=== TASK REQUIREMENTS ===
Please rewrite all of the records below as one numbered list, one line per item, with blank lines left out. Leave the pictures out of the list.

━━ SUPPLIED RECORDS ━━

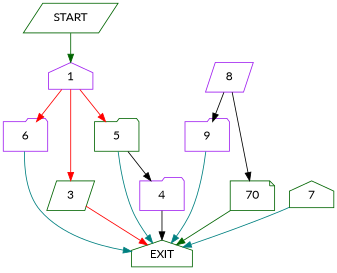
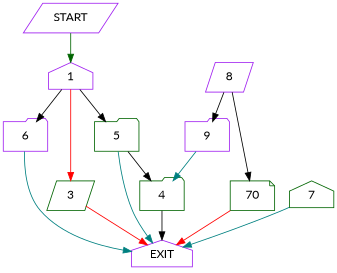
  digraph {
    fontname=Lato
    node [color=purple fontname=Lato shape=folder]
    edge [color=red fontname=Lato]
-   n1 [color=darkgreen label=START shape=parallelogram]
+   n1 [label=START shape=parallelogram]
    1 [shape=house]
    3 [color=darkgreen shape=parallelogram]
    5 [color=darkgreen]
    6
-   n6 [color=darkgreen label=EXIT shape=house]
-   4
+   n6 [label=EXIT shape=house]
+   4 [color=darkgreen]
    7 [color=darkgreen shape=house]
    8 [shape=parallelogram]
    9
    n11 [color=darkgreen label=70 shape=note]
    n1 -> 1 [color=darkgreen]
    1 -> 3
-   1 -> 5
-   1 -> 6
+   1 -> 5 [color=black]
+   1 -> 6 [color=black]
    3 -> n6
    5 -> n6 [color=teal]
    5 -> 4 [color=black]
    6 -> n6 [color=teal]
    4 -> n6 [color=black]
    7 -> n6 [color=teal]
    8 -> 9 [color=black]
    8 -> n11 [color=black]
-   9 -> n6 [color=teal]
-   n11 -> n6 [color=darkgreen]
+   9 -> 4 [color=teal]
+   n11 -> n6
  }
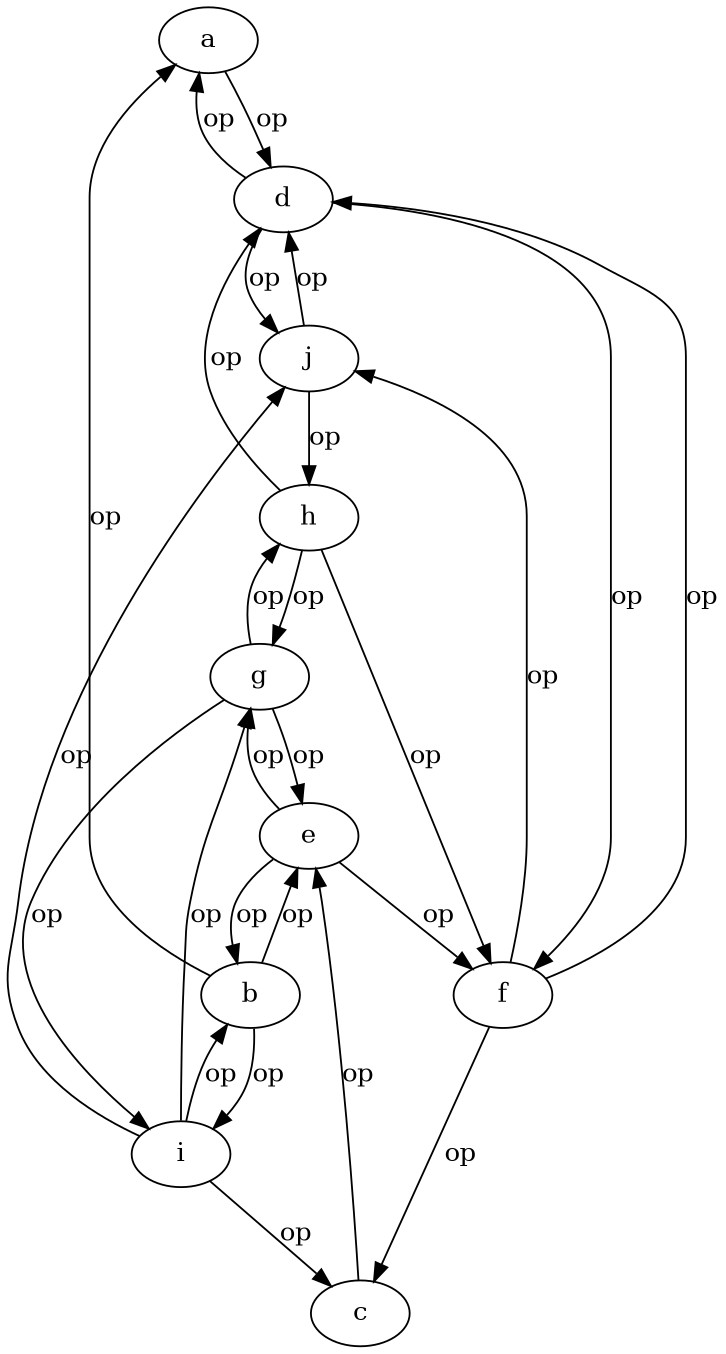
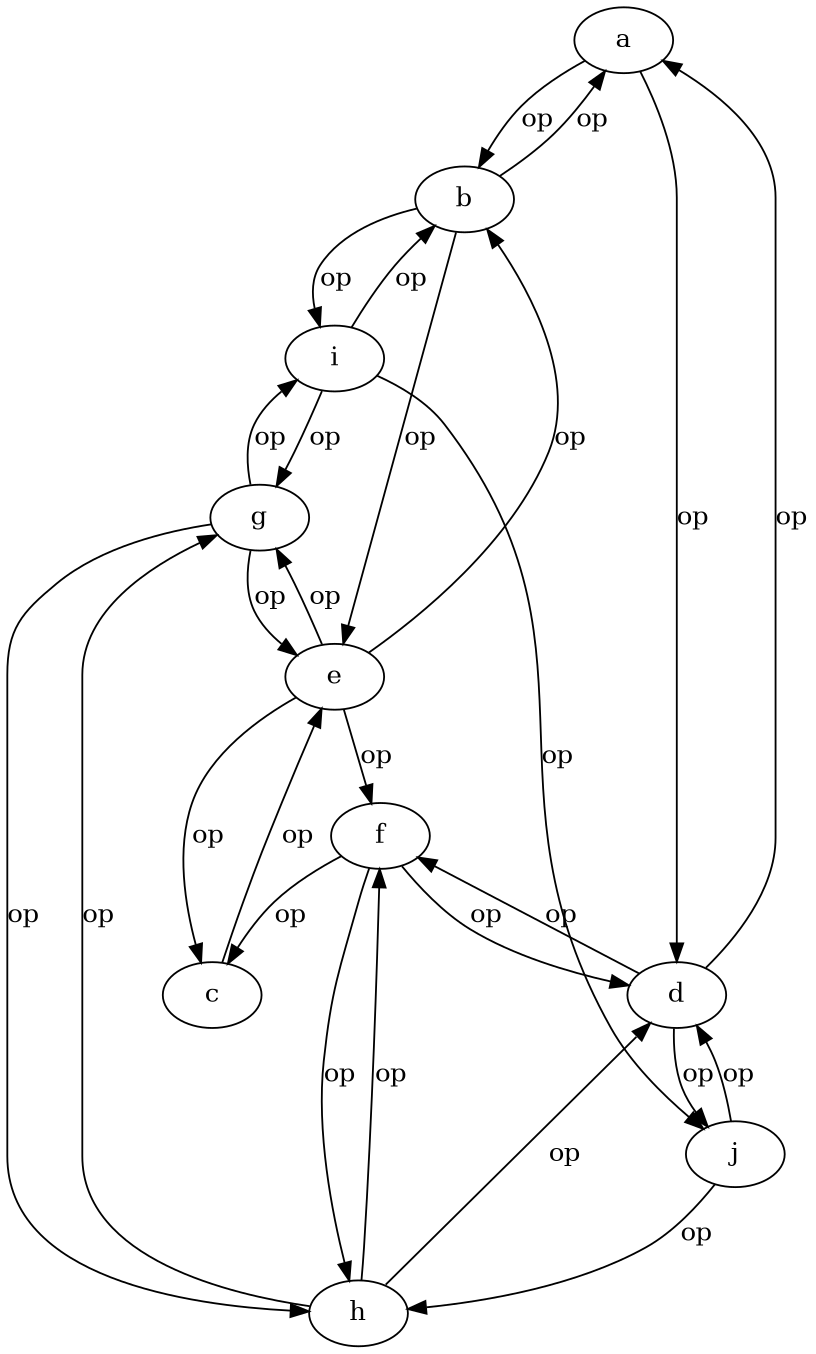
  digraph {
    edge [arrowhead=normal]
    a
    b
    d
    e
    i
    c
    f
    j
    g
    h
+   a -> b [label=op]
    a -> d [label=op]
    b -> a [label=op]
    b -> e [label=op]
    b -> i [label=op]
    d -> a [label=op]
    d -> f [label=op]
    d -> j [label=op]
    e -> b [label=op]
-   i -> c [label=op]
+   e -> c [label=op]
    e -> f [label=op]
    e -> g [label=op]
    i -> b [label=op]
    i -> j [label=op]
    i -> g [label=op]
    c -> e [label=op]
    f -> d [label=op]
    f -> c [label=op]
-   f -> j [label=op]
+   f -> h [label=op]
    j -> d [label=op]
    j -> h [label=op]
    g -> e [label=op]
    g -> i [label=op]
    g -> h [label=op]
    h -> d [label=op]
    h -> f [label=op]
    h -> g [label=op]
  }
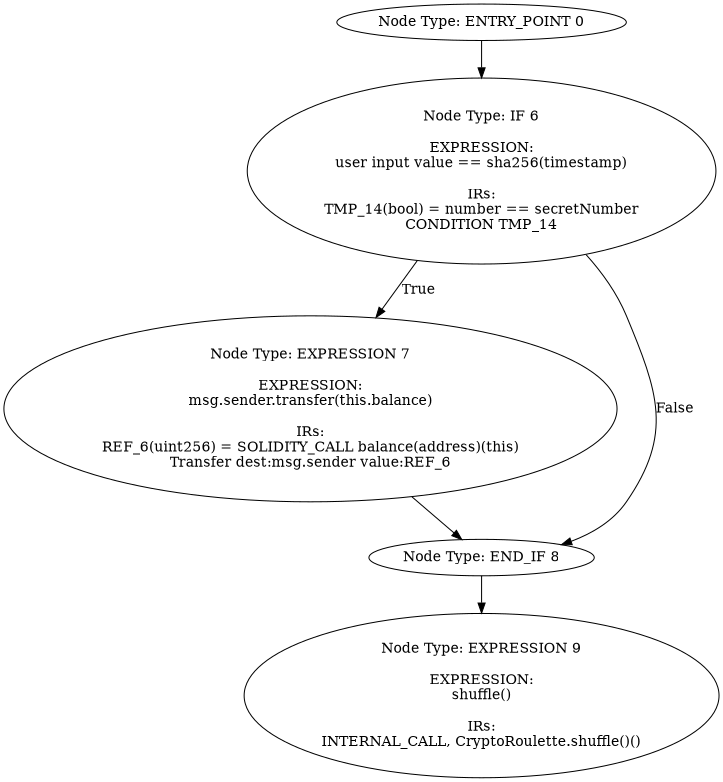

━━━

=== COMPLETED EXERCISE ===
1.   digraph {
2.     fontname=Lato
3.     node [color=purple fontname=Lato shape=folder]
4.     edge [color=red fontname=Lato]
5. -   n1 [color=darkgreen label=START shape=parallelogram]
6. +   n1 [label=START shape=parallelogram]
7.     1 [shape=house]
8.     3 [color=darkgreen shape=parallelogram]
9.     5 [color=darkgreen]
10.     6
11. -   n6 [color=darkgreen label=EXIT shape=house]
12. -   4
13. +   n6 [label=EXIT shape=house]
14. +   4 [color=darkgreen]
15.     7 [color=darkgreen shape=house]
16.     8 [shape=parallelogram]
17.     9
18.     n11 [color=darkgreen label=70 shape=note]
19.     n1 -> 1 [color=darkgreen]
20.     1 -> 3
21. -   1 -> 5
22. -   1 -> 6
23. +   1 -> 5 [color=black]
24. +   1 -> 6 [color=black]
25.     3 -> n6
26.     5 -> n6 [color=teal]
27.     5 -> 4 [color=black]
28.     6 -> n6 [color=teal]
29.     4 -> n6 [color=black]
30.     7 -> n6 [color=teal]
31.     8 -> 9 [color=black]
32.     8 -> n11 [color=black]
33. -   9 -> n6 [color=teal]
34. -   n11 -> n6 [color=darkgreen]
35. +   9 -> 4 [color=teal]
36. +   n11 -> n6
37.   }
38.   digraph {
39.     edge [arrowhead=normal]
40.     a
41.     b
42.     d
43.     e
44.     i
45.     c
46.     f
47.     j
48.     g
49.     h
50. +   a -> b [label=op]
51.     a -> d [label=op]
52.     b -> a [label=op]
53.     b -> e [label=op]
54.     b -> i [label=op]
55.     d -> a [label=op]
56.     d -> f [label=op]
57.     d -> j [label=op]
58.     e -> b [label=op]
59. -   i -> c [label=op]
60. +   e -> c [label=op]
61.     e -> f [label=op]
62.     e -> g [label=op]
63.     i -> b [label=op]
64.     i -> j [label=op]
65.     i -> g [label=op]
66.     c -> e [label=op]
67.     f -> d [label=op]
68.     f -> c [label=op]
69. -   f -> j [label=op]
70. +   f -> h [label=op]
71.     j -> d [label=op]
72.     j -> h [label=op]
73.     g -> e [label=op]
74.     g -> i [label=op]
75.     g -> h [label=op]
76.     h -> d [label=op]
77.     h -> f [label=op]
78.     h -> g [label=op]
79.   }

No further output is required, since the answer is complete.